Comparison of predicted and actual mean survival fractions from cells treated with a combination of PIT and cisplatin (CDDP). CDDP-resistant cells were more responsive to combination treatment as compared to CDDP-sensitive cells. Adapted from Duska et al., 1999 [15].

Figure 4

Tumor-targeted activatable photoimmunotherapy. (A) Pictorial representation of PICs. (B) Mechanism of tumor-targeted PIC activation. (C) The PS in PICs stay quenched under normal conditions. Once internalized in the target cells, they are dequenched through lysosomal degradation for tumor-targeted activatable photoimmunotherapy (taPIT). (D) Mouse model of micrometastatic OvCa and the scheme for endoscopic fluorescence imaging. (E) Comparison of fluorescence (red) from free benzoporphyrin derivative (BPD) (upper panel) and PIC (lower panel) administered to mice in no tumor controls (left panel) and with disseminated tumors (right panel). Adapted from Spring et al. 2014 [86].

Figure 5

PIC design and effects. (A) Pictorial representation of direct vs indirect conjugation of the PSs to the antibody. The PS can be conjugated to the antibody either directly or through an intermediate polymer which increases the PS loading. (B) Effect of charge on cellular uptake and phototoxicity.

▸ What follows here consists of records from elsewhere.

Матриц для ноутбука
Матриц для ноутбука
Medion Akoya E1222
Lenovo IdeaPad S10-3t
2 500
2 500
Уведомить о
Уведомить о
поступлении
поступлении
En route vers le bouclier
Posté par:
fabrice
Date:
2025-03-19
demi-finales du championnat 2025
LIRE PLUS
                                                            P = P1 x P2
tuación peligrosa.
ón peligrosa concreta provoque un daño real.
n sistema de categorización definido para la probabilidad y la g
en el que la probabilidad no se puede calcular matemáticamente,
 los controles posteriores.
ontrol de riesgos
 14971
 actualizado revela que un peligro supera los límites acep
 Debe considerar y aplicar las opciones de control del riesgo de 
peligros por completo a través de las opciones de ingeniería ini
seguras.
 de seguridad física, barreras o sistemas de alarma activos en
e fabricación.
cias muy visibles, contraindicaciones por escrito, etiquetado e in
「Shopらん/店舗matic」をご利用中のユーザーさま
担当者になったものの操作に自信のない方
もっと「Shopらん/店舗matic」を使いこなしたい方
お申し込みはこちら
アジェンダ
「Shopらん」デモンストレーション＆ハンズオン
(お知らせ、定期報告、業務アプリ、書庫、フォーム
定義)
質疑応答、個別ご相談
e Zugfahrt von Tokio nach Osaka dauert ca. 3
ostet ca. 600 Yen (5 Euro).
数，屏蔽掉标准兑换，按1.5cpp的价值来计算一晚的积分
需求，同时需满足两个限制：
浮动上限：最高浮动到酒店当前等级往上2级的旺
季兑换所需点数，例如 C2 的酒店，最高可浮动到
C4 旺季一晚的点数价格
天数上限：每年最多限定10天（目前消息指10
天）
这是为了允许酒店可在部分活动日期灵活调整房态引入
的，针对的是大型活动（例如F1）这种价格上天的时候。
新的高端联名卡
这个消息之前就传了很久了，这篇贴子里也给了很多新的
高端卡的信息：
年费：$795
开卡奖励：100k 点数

PS conjugated to positively charged (poly-lysine conjugated) or negatively charged (succinylated poly-lysine conjugated) polymers were conjugated to the F(ab)2 fragment of OC125. The positively charged PIC led to an increase in both cellular uptake of PS and phototoxicity. Adapted from Hamblin et al. 1996 [17]. (C) Enhancing intracellular targeting by preventing lysosomal degradation. After co-incubation with PS (BPD) and fluorescein isothiocyanate-PIC (FITC-PIC), cells were sequentially irradiated with a low dose of 690 nm light to activate BPD-induced PCI and destabilize endosomal membranes, allowing PIC to be released into the cytosol. The second irradiation with 490 nm light initiates FITC-PIC mediated PIT to selectively kill Ki-67 expressing cells. Adapted from Wang et al. 2015 [123] and Wang et al. 2016 [108]. (D) Increase in BPD uptake in OvCar-5 cells due to the “carrier effect.” The binding and uptake of a single PIC results in the endocytosis of other nanoparticle-bound PICs. The “carrier effect” results in a significantly higher cellular uptake of PS and increases therapeutic outcomes in vivo. Adapted from Huang et al. 2018 [124].

Figure 6

Multi-functional epidermal growth factor receptor (EGFR)-targeted PIT. (A) In cancer cells, overexpressed EGFRs bind to the corresponding ligands and promote cell growth, proliferation, metastasis, angiogenesis, etc. (B) The administration of PICs targeting EGFR leads to selective accumulation of the PS in the malignant tissue and inhibition of EGFR signaling pathway and induces localized cell death upon irradiation (right panel).

Figure 7

(A) Mean tumor burden for mice treated with either C225 or PDT monotherapy, compared with a combination therapy of C225 and PDT. (B) Kaplan–Meier survival curves for mice treated with photodynamic therapy only, C225 only, and mice treated with a combination therapy of PDT and C225. Combination treatment with PDT and C225 resulted in a significant enhancement in survival as compared to the individual monotherapies. BPD = benzoporphyrin derivative. PDT = photodynamic therapy. C225 (Cetuximab, Anti-EGFR antibody). Adapted from del Carmen et al. 2005 [83].